Kurzauftrag 1 -> Prüfe, ob die folgenden Aussagen mit dem Ausgangstext unten übereinstimmen, und beantworte jede mit Ja oder Nein samt den entscheidenden Worten des Ausgangstexts als wörtlichem Zitat. (a) Die Beschäftigten der Post erhalten Stundenlöhne von 11 bis 14 Euro. (b) Für Postboten gibt es inzwischen einen Mindestlohn. (c) Die Subventionierung der Unternehmer durch die Sozialkassen macht rund die Hälfte der Gesamtkosten für Arbeitslosengeld II aus.

#### Ausgangstext ####

Vor dieser Situation stand Wirtschaftsminister Müntefering, als er über den Mindestlohn für Postdienstler verhandelt hat.
Arbeitsminister! Wie auch immer, es war Herr Müntefering! Die von den Wirtschaftsministern getroffene Vereinbarung, Postdienstleister in das Entsendegesetz aufzunehmen, kann nur als kleiner Schritt in die richtige Richtung gewertet werden. Weder ist die unterschiedliche Höhe des Mindestlohns in Ost und West
So weit, so schlecht! Nach der letzten Koalitionsrunde dürfte außerdem klar sein, dass die Union selbst diesen minimalen Kompromiss und den Koalitionsbeschluss torpediert. Einen Mindestlohn für Postboten gibt es nicht, obwohl ihn die Kanzlerin der SPD fest zugesagt hat. Wortbruch! PIN, TNT, Citypost und weitere Postdienstleister können nun ihre Beschäftigten weiterhin mit Hungerlöhnen abspeisen: 4, 5 Euro oder, wenn jemand Glück hat, auch einmal 7 Euro die Stunde! Aber richtig warm anziehen müssen sich jetzt die Kolleginnen und Kollegen von der Post. Ihre angemessenen Stundenlöhne von 11 bis 14 Euro werden stark unter Druck geraten. Outsourcing, betriebsbedingte Kündigungen und weitere Repressalien liegen schon bereit. In Deutschland gibt es bereits heute über 7 Millionen Menschen mit Hunger- und Niedriglöhnen, aus dem Postbereich werden noch viele hinzukommen. Viele werden zusätzlich Arbeitslosengeld II beantragen müssen. Faktisch werden so die Unternehmer durch die Sozialkassen subventioniert. 8 Milliarden Euro kostet das bereits, das ist rund ein Drittel der Gesamtkosten für Arbeitslosengeld II. In der Vergangenheit ist immer viel über Missbrauch von Sozialleistungen spekuliert worden, von Schmarotzern war öffentlich die Rede. Dabei ist klar, die eigentlichen Sozialschmarotzer sind die Unternehmer, die ihren Beschäftigten nur Hungerlöhne zahlen. Jetzt haben PIN, TNT und Citypost sichergestellt, dass sie dauerhaft zu dem Kreis dieser Unternehmer dazugehören wollen. Die Strategie, Branche für Branche Mindestlöhne einzuführen, erweist sich damit als Holzweg. Schon beim ersten Versuch ist dieser Ansatz gescheitert. Ziel muss deshalb ein einheitlicher, flächendeckender und gesetzlicher Mindestlohn sein.

####

Kurzauftrag 2 -> Aktualisiere in den Einträgen die Zeilen von der Zeile mit „under inspection: sphygmomanometer.“ bis einschließlich der Zeile mit „Noted: 6.168 (kL)“, indem du „water meter“ durch „flow meter“ ersetzt und alles andere unverändert lässt. Gib nur diese Zeilen ohne die Bilder wieder.

#### Lernmaterial ####

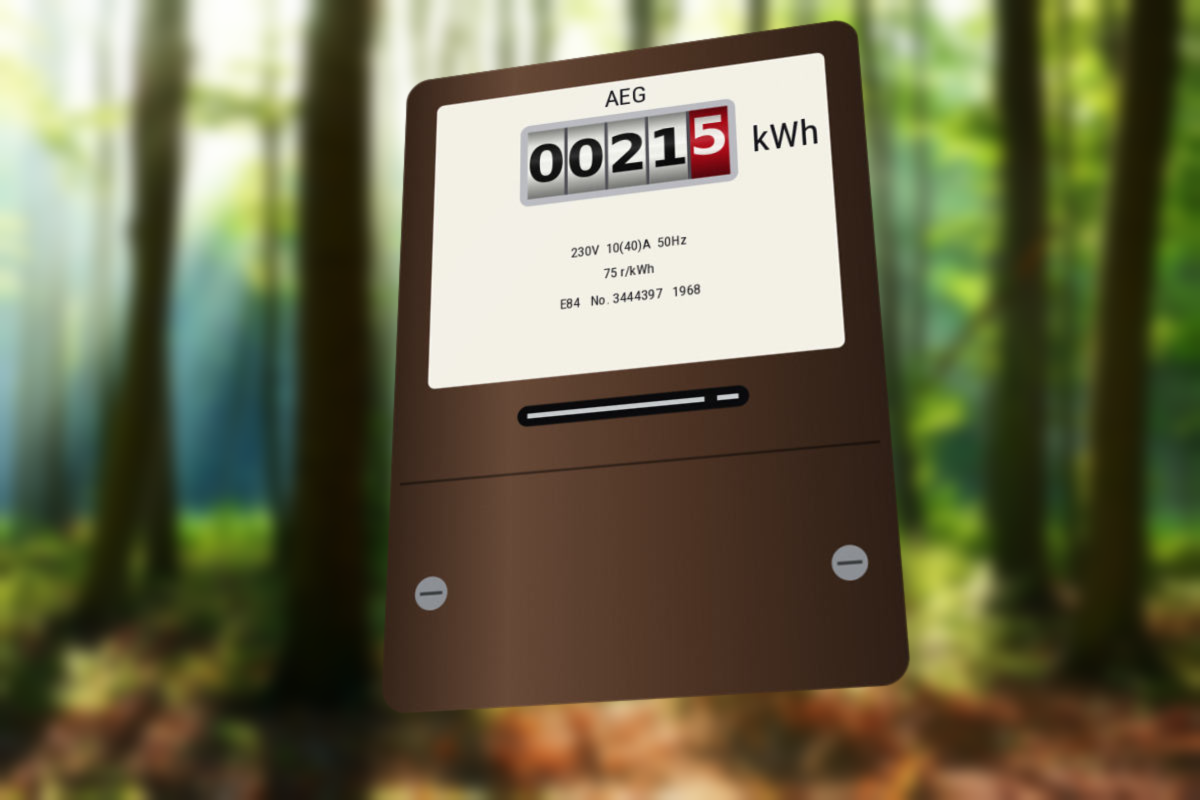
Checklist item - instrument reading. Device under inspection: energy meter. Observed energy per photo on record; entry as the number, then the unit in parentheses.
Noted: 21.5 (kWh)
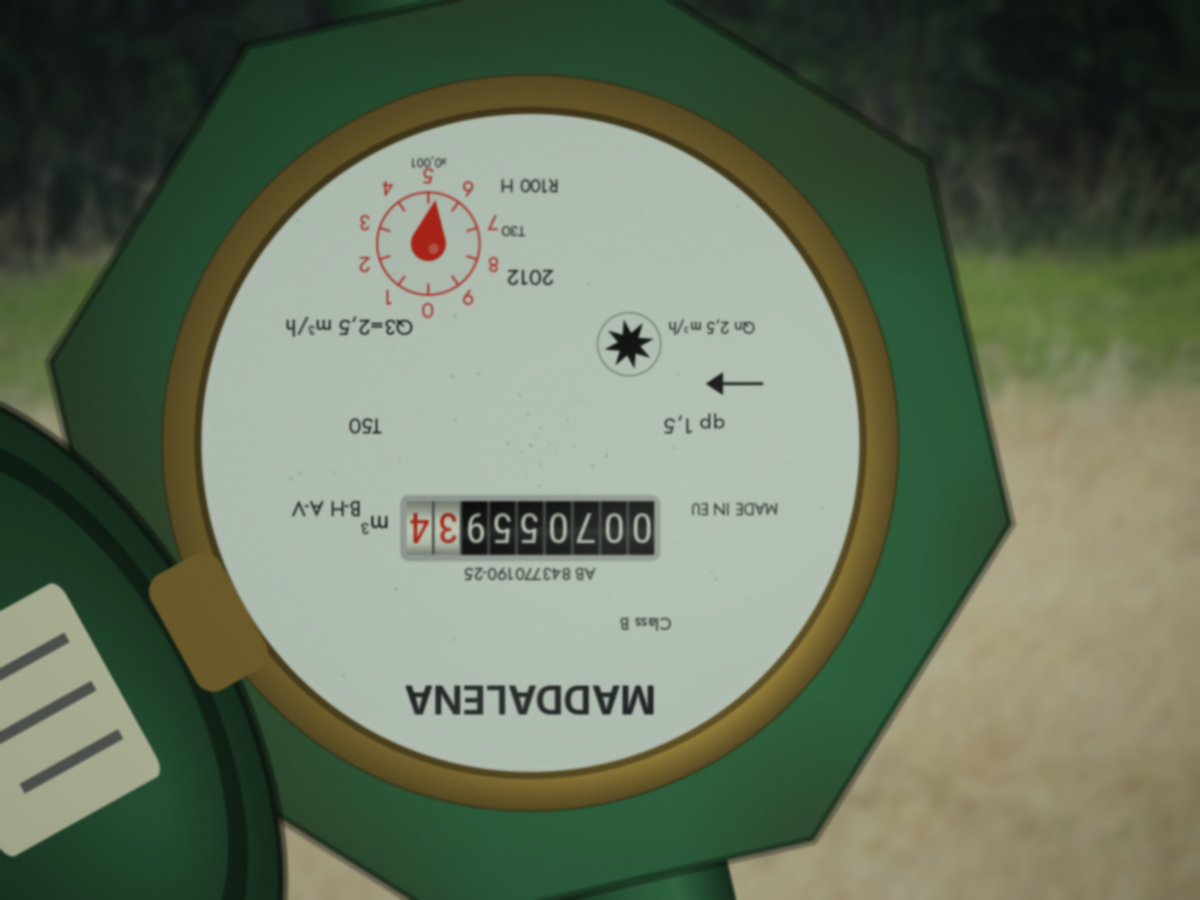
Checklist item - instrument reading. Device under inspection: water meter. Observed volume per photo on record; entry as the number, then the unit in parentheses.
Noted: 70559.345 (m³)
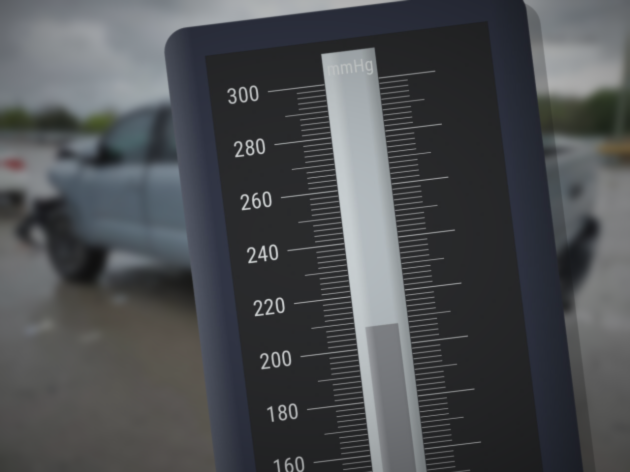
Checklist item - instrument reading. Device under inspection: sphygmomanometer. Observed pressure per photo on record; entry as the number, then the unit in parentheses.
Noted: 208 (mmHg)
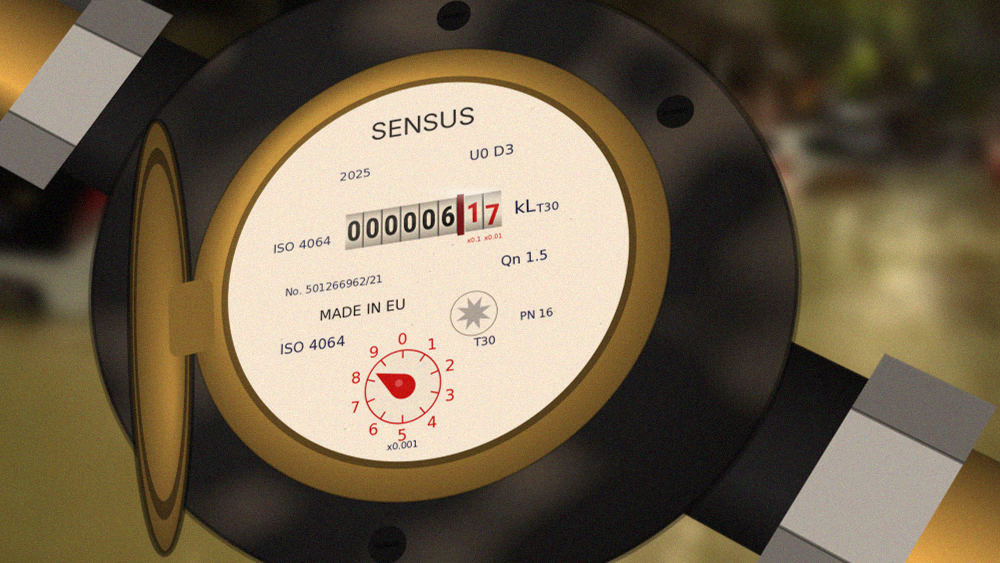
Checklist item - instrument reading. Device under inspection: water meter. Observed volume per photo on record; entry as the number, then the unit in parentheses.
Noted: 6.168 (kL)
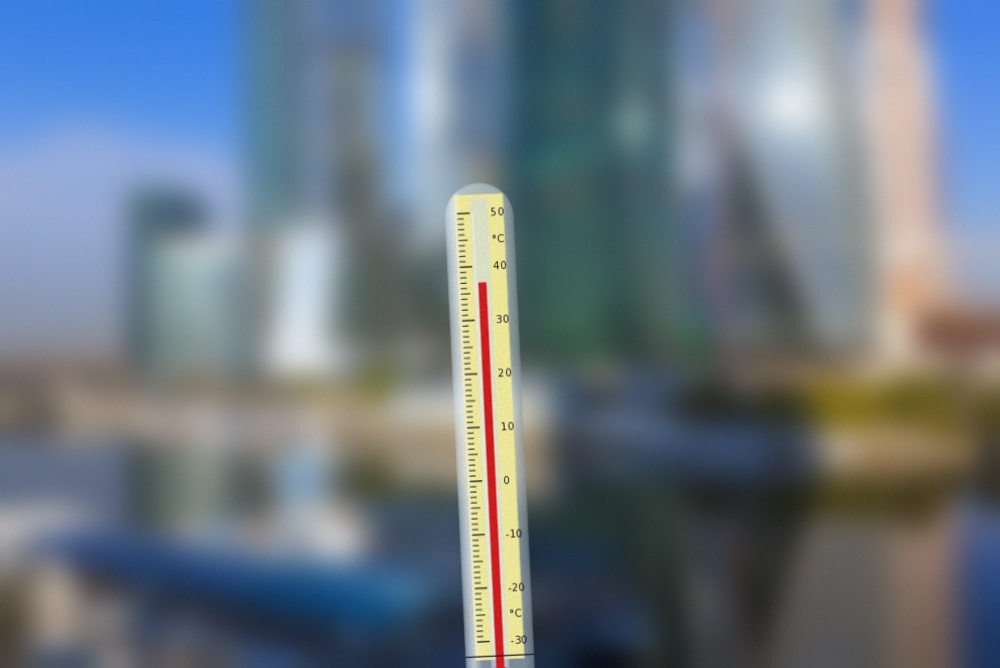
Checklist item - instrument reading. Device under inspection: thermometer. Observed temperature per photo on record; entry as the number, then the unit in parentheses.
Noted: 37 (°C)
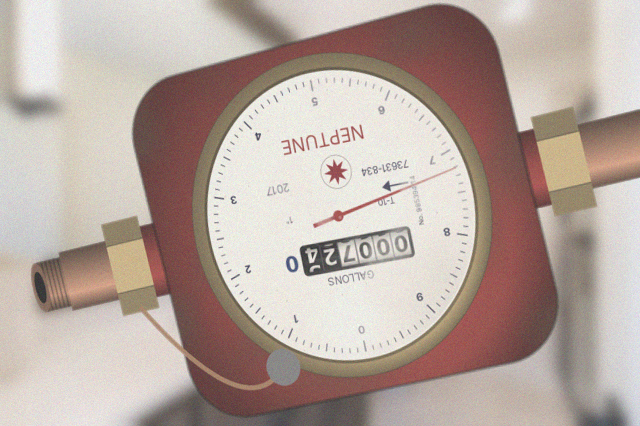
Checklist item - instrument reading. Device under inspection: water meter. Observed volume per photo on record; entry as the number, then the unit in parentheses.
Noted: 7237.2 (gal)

####

Lösung 1 ->
(a) Ja – „Ihre angemessenen Stundenlöhne von 11 bis 14 Euro werden stark unter Druck geraten.“
(b) Nein – „Einen Mindestlohn für Postboten gibt es nicht, obwohl ihn die Kanzlerin der SPD fest zugesagt hat.“
(c) Nein – „8 Milliarden Euro kostet das bereits, das ist rund ein Drittel der Gesamtkosten für Arbeitslosengeld II.“

Lösung 2 ->
Checklist item - instrument reading. Device under inspection: sphygmomanometer. Observed pressure per photo on record; entry as the number, then the unit in parentheses.
Noted: 208 (mmHg)
Checklist item - instrument reading. Device under inspection: flow meter. Observed volume per photo on record; entry as the number, then the unit in parentheses.
Noted: 6.168 (kL)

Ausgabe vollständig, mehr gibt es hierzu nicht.